Теперь, наконец, у зрителей появилась возможность самим разобраться, что и как. Ажиотажа это не вызвало: зал на вчерашнем показе был почти пуст. Фильм начался со страстного монолога главного героя, идущего в одиночестве по полю, и сразу стали понятны две вещи. Во-первых, озвучка — с оригинальной итальянской речью на заднем плане, а не полный дубляж (звучит интересно для кинотеатра и с претензией на элитарность). Во-вторых, по сюжету фильм — уж точно не простой байопик.
Следующие два часа главный герой проклинает Рим («город священников и проституток»), принимает у богатых покровителей заказы и объясняет, почему ничего не успеет в срок, проворачивает незаконные схемы с недвижимостью, сталкивается с предательством родных и учеников, страдает, плачет, ругается — ну и, конечно, добывает каррарский мрамор. Сыгран Микеланджело очень убедительно (ни за что не догадаться, что актёр, Альберто Тестоне, по профессии стоматолог).
Только после просмотра фильма возникают некоторые вопросы (в основном к сценаристу). Например, такой: неужели Микеланджело и правда никогда не был счастлив? Даже когда роспись потолка Сикстинской капеллы уже закончена, художник в фильме не впускает заказчика, говорит, что всё надо переделывать, мучается от несовершенства своего творения и уступает только грубой силе, позже поверив чужим похвалам. Почему его предал любимый ученик? В чём был смысл кровавой сцены ближе к финалу? И наконец, нельзя ли было обойтись без призрака Данте? Привидения слишком диссонируют с очень реалистичной операторской работой и отсылками к итальянскому кино 50-х.

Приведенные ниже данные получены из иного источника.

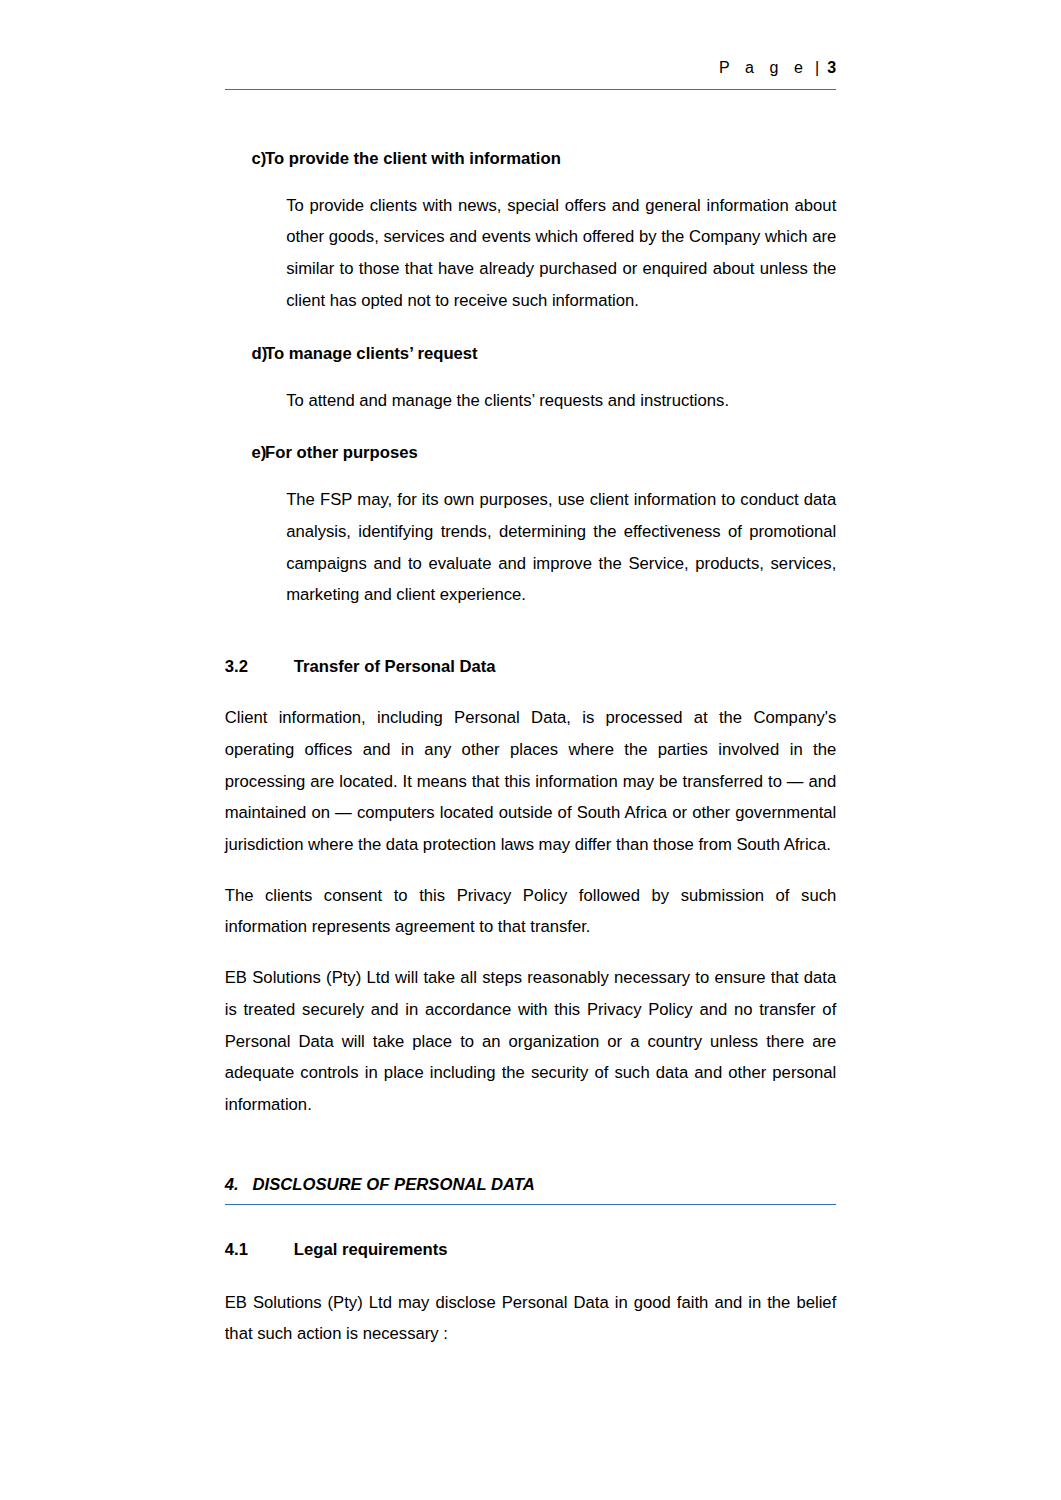P a g e | 3
c)
To provide the client with information
To provide clients with news, special offers and general information about other goods, services and events which offered by the Company which are similar to those that have already purchased or enquired about unless the client has opted not to receive such information.
d)
To manage clients’ request
To attend and manage the clients’ requests and instructions.
e)
For other purposes
The FSP may, for its own purposes, use client information to conduct data analysis, identifying trends, determining the effectiveness of promotional campaigns and to evaluate and improve the Service, products, services, marketing and client experience.
3.2
Transfer of Personal Data
Client information, including Personal Data, is processed at the Company's operating offices and in any other places where the parties involved in the processing are located. It means that this information may be transferred to — and maintained on — computers located outside of South Africa or other governmental jurisdiction where the data protection laws may differ than those from South Africa.
The clients consent to this Privacy Policy followed by submission of such information represents agreement to that transfer.
EB Solutions (Pty) Ltd will take all steps reasonably necessary to ensure that data is treated securely and in accordance with this Privacy Policy and no transfer of Personal Data will take place to an organization or a country unless there are adequate controls in place including the security of such data and other personal information.
4. DISCLOSURE OF PERSONAL DATA
4.1
Legal requirements
EB Solutions (Pty) Ltd may disclose Personal Data in good faith and in the belief that such action is necessary :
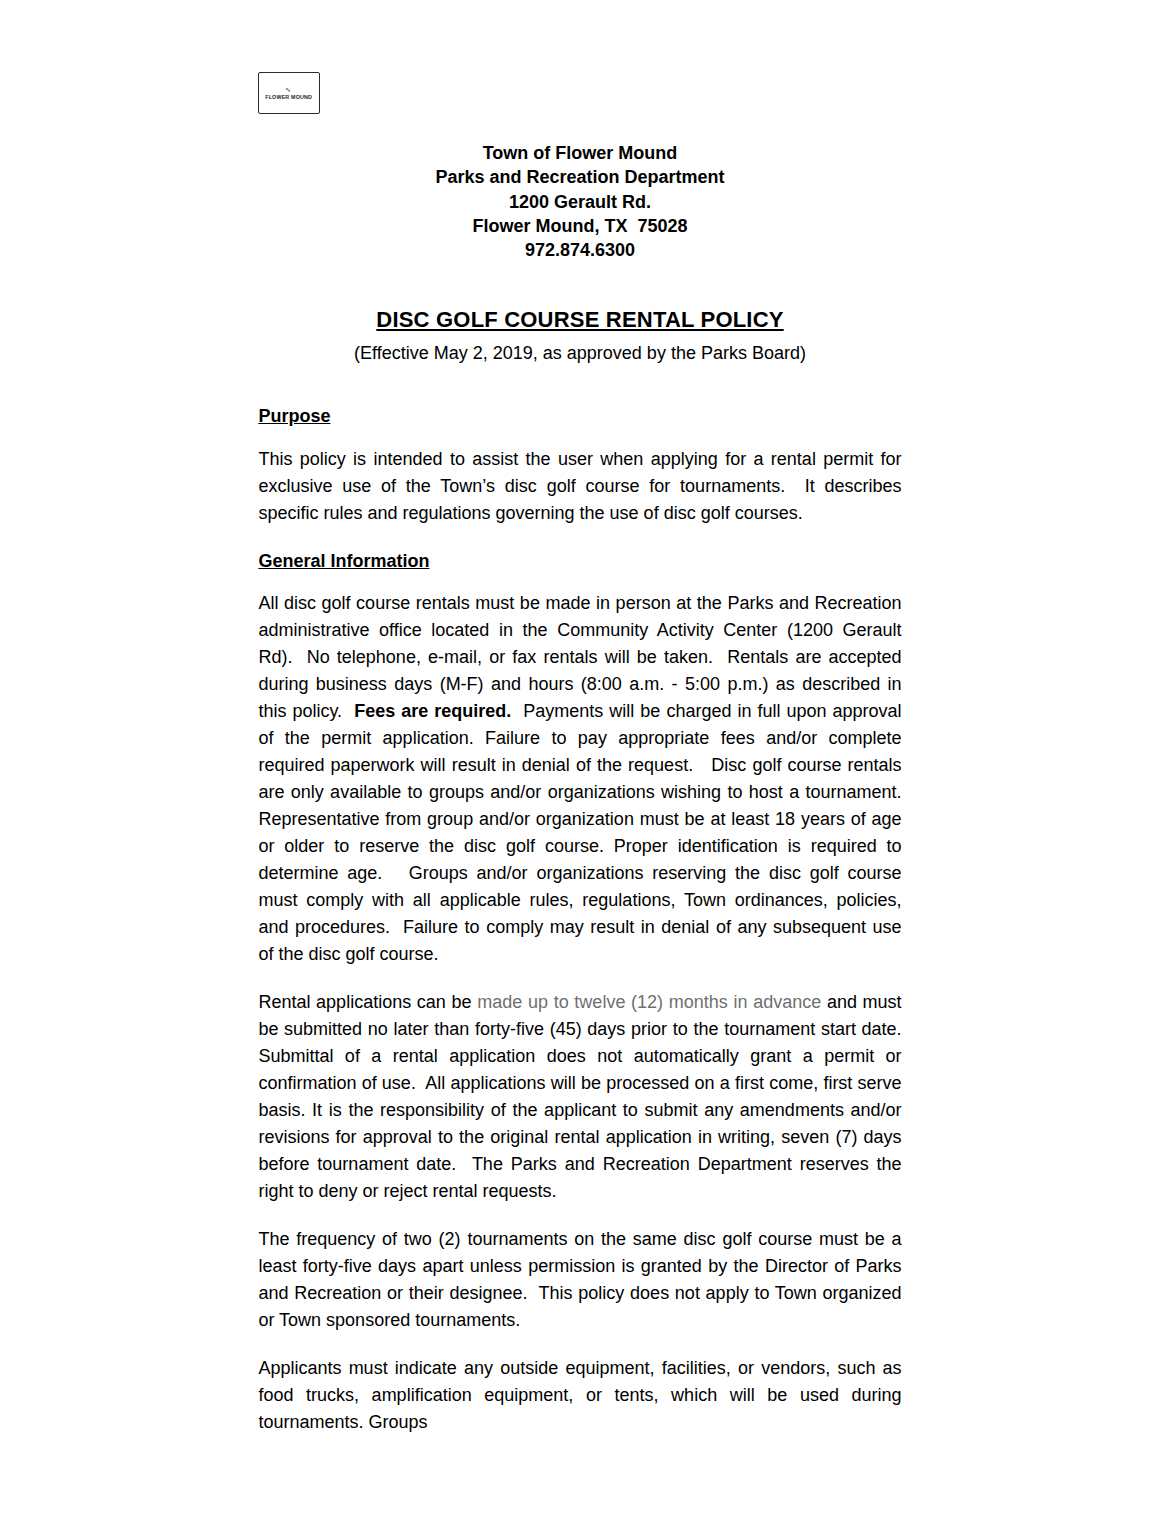∿FLOWER MOUND
Town of Flower Mound
Parks and Recreation Department
1200 Gerault Rd.
Flower Mound, TX 75028
972.874.6300
DISC GOLF COURSE RENTAL POLICY
(Effective May 2, 2019, as approved by the Parks Board)
Purpose
This policy is intended to assist the user when applying for a rental permit for exclusive use of the Town’s disc golf course for tournaments. It describes specific rules and regulations governing the use of disc golf courses.
General Information
All disc golf course rentals must be made in person at the Parks and Recreation administrative office located in the Community Activity Center (1200 Gerault Rd). No telephone, e-mail, or fax rentals will be taken. Rentals are accepted during business days (M-F) and hours (8:00 a.m. - 5:00 p.m.) as described in this policy. Fees are required. Payments will be charged in full upon approval of the permit application. Failure to pay appropriate fees and/or complete required paperwork will result in denial of the request. Disc golf course rentals are only available to groups and/or organizations wishing to host a tournament. Representative from group and/or organization must be at least 18 years of age or older to reserve the disc golf course. Proper identification is required to determine age. Groups and/or organizations reserving the disc golf course must comply with all applicable rules, regulations, Town ordinances, policies, and procedures. Failure to comply may result in denial of any subsequent use of the disc golf course.
Rental applications can be made up to twelve (12) months in advance and must be submitted no later than forty-five (45) days prior to the tournament start date. Submittal of a rental application does not automatically grant a permit or confirmation of use. All applications will be processed on a first come, first serve basis. It is the responsibility of the applicant to submit any amendments and/or revisions for approval to the original rental application in writing, seven (7) days before tournament date. The Parks and Recreation Department reserves the right to deny or reject rental requests.
The frequency of two (2) tournaments on the same disc golf course must be a least forty-five days apart unless permission is granted by the Director of Parks and Recreation or their designee. This policy does not apply to Town organized or Town sponsored tournaments.
Applicants must indicate any outside equipment, facilities, or vendors, such as food trucks, amplification equipment, or tents, which will be used during tournaments. Groups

Кончаловский — художник, он так видит. Что ж, имеет право. Называть «Грех» условной второй серией «Андрея Рублёва», снятого Андреем Тарковским, — тоже вполне оправданный ход. Таким образом, фильм встраивается не только в литературную традицию (а там есть потрясающие образы, созданные Дмитрием Мережковским и Карелом Шульцем), но и в кинематографическую. Судьба художника на фоне жестокой эпохи, натурные съёмки и бескомпромиссный монтаж — всё это есть в обоих фильмах. Правда, в «Грехе» жестокость скорее случайная, связанная с борьбой двух семей и применяемая не вполне логично; это немного смазывает картину.

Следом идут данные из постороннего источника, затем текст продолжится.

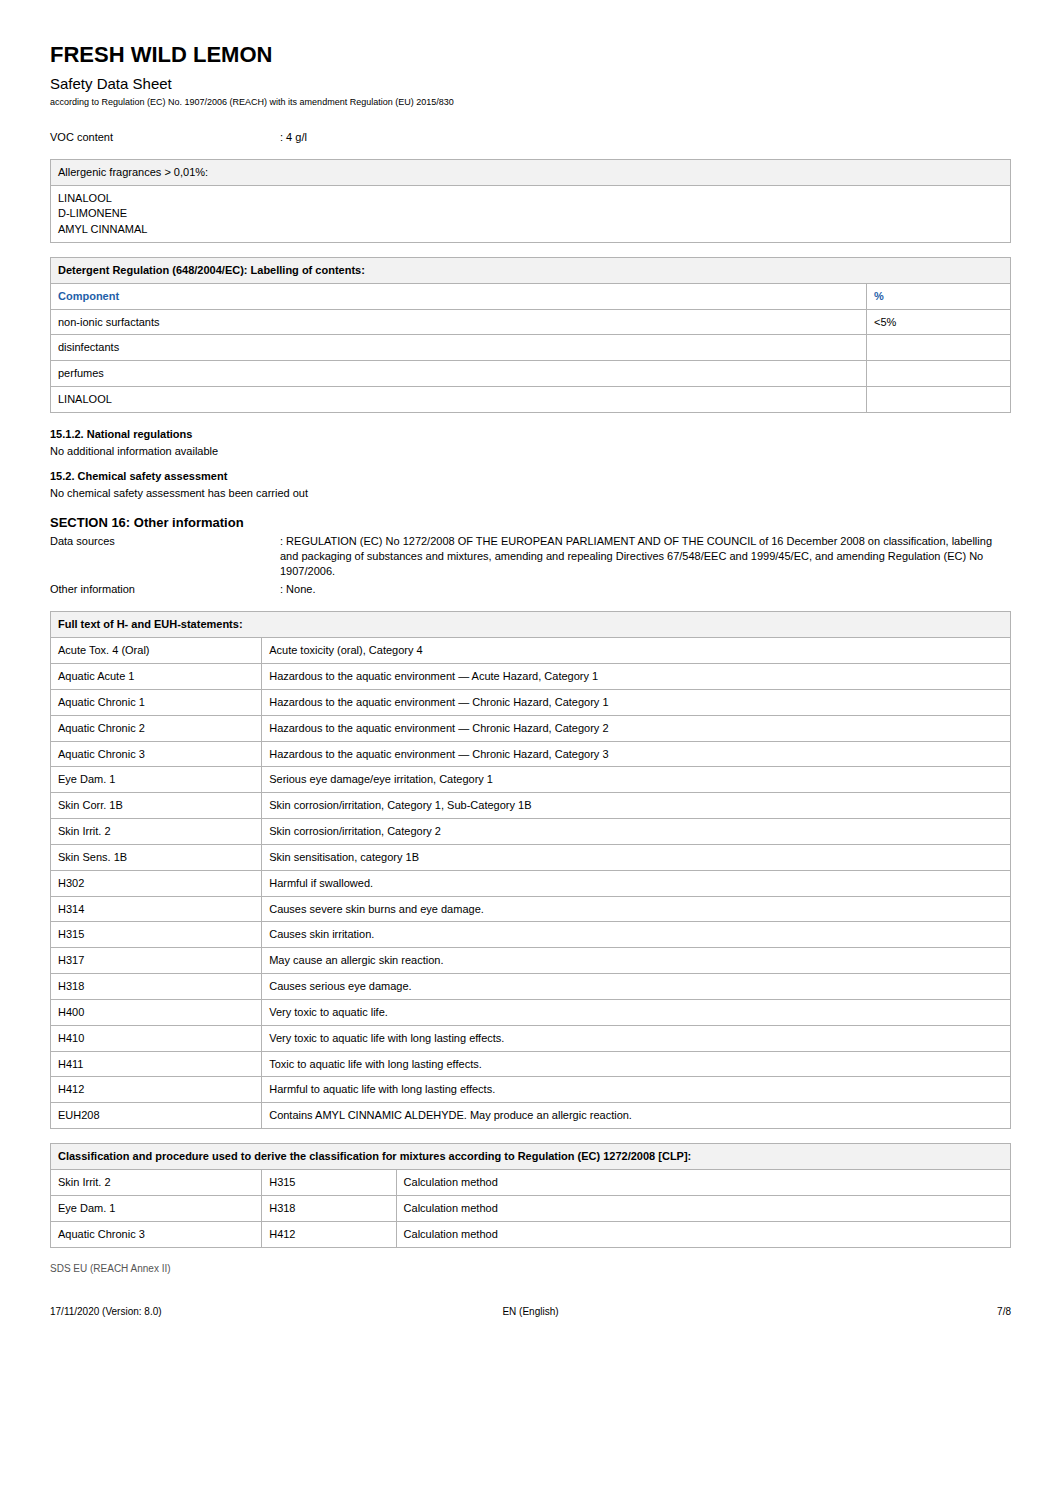FRESH WILD LEMON
Safety Data Sheet
according to Regulation (EC) No. 1907/2006 (REACH) with its amendment Regulation (EU) 2015/830
VOC content
: 4 g/l
Allergenic fragrances > 0,01%:
LINALOOL
D-LIMONENE
AMYL CINNAMAL
| Detergent Regulation (648/2004/EC): Labelling of contents: |
| Component | % |
| non-ionic surfactants | <5% |
| disinfectants | |
| perfumes | |
| LINALOOL | |
15.1.2. National regulations
No additional information available
15.2. Chemical safety assessment
No chemical safety assessment has been carried out
SECTION 16: Other information
Data sources
: REGULATION (EC) No 1272/2008 OF THE EUROPEAN PARLIAMENT AND OF THE COUNCIL of 16 December 2008 on classification, labelling and packaging of substances and mixtures, amending and repealing Directives 67/548/EEC and 1999/45/EC, and amending Regulation (EC) No 1907/2006.
Other information
: None.
| Full text of H- and EUH-statements: |
| Acute Tox. 4 (Oral) | Acute toxicity (oral), Category 4 |
| Aquatic Acute 1 | Hazardous to the aquatic environment — Acute Hazard, Category 1 |
| Aquatic Chronic 1 | Hazardous to the aquatic environment — Chronic Hazard, Category 1 |
| Aquatic Chronic 2 | Hazardous to the aquatic environment — Chronic Hazard, Category 2 |
| Aquatic Chronic 3 | Hazardous to the aquatic environment — Chronic Hazard, Category 3 |
| Eye Dam. 1 | Serious eye damage/eye irritation, Category 1 |
| Skin Corr. 1B | Skin corrosion/irritation, Category 1, Sub-Category 1B |
| Skin Irrit. 2 | Skin corrosion/irritation, Category 2 |
| Skin Sens. 1B | Skin sensitisation, category 1B |
| H302 | Harmful if swallowed. |
| H314 | Causes severe skin burns and eye damage. |
| H315 | Causes skin irritation. |
| H317 | May cause an allergic skin reaction. |
| H318 | Causes serious eye damage. |
| H400 | Very toxic to aquatic life. |
| H410 | Very toxic to aquatic life with long lasting effects. |
| H411 | Toxic to aquatic life with long lasting effects. |
| H412 | Harmful to aquatic life with long lasting effects. |
| EUH208 | Contains AMYL CINNAMIC ALDEHYDE. May produce an allergic reaction. |
| Classification and procedure used to derive the classification for mixtures according to Regulation (EC) 1272/2008 [CLP]: |
| Skin Irrit. 2 | H315 | Calculation method |
| Eye Dam. 1 | H318 | Calculation method |
| Aquatic Chronic 3 | H412 | Calculation method |
SDS EU (REACH Annex II)
17/11/2020 (Version: 8.0)
EN (English)
7/8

Ещё одна проблема в том, что заявленного в фильме молчания как-то маловато. Герои постоянно говорят, и Микеланджело у Кончаловского отказывается от этой болтовни и переходит к созерцанию очень поздно; трудно поверить, что это он всерьёз. В «Андрее Рублёве» тоже очень много философских разговоров. Однако лучшие эпизоды в фильме Тарковского те, где не сказано ни единого слова. В тишине катается по земле конь в первой части; молча прибивают к кресту зимнего русского Иисуса; наконец (и это главная сцена фильма) в полном молчании наблюдает толпа за тем, как раскачивают только что отлитый колокол. Кончаловский, по его же словам, стремился создать нечто подобное в сцене со спуском огромной мраморной глыбы. Как получилось, судить зрителю. По мнению автора этих строк, Кончаловскому до Тарковского всё-таки далеко.
Как бы то ни было, ответ на вопрос «Стоит ли смотреть этот фильм?» будет положительным. Мы получили впечатляющую визуализацию жизни и творческого пути одного из лучших художников в истории. Собственно творчества Микеланджело в фильме немного — но есть атмосфера, есть Флоренция, есть женские образы, которые позже, когда действие киноленты уже оборвётся, найдут своё воплощение в камне и на холсте. Главное украшение фильма — это, конечно, дочь мастера-каменотёса, модель для Ватиканской Пьеты. Кстати, она произнесла на экране одно-единственное слово, и этого более чем достаточно.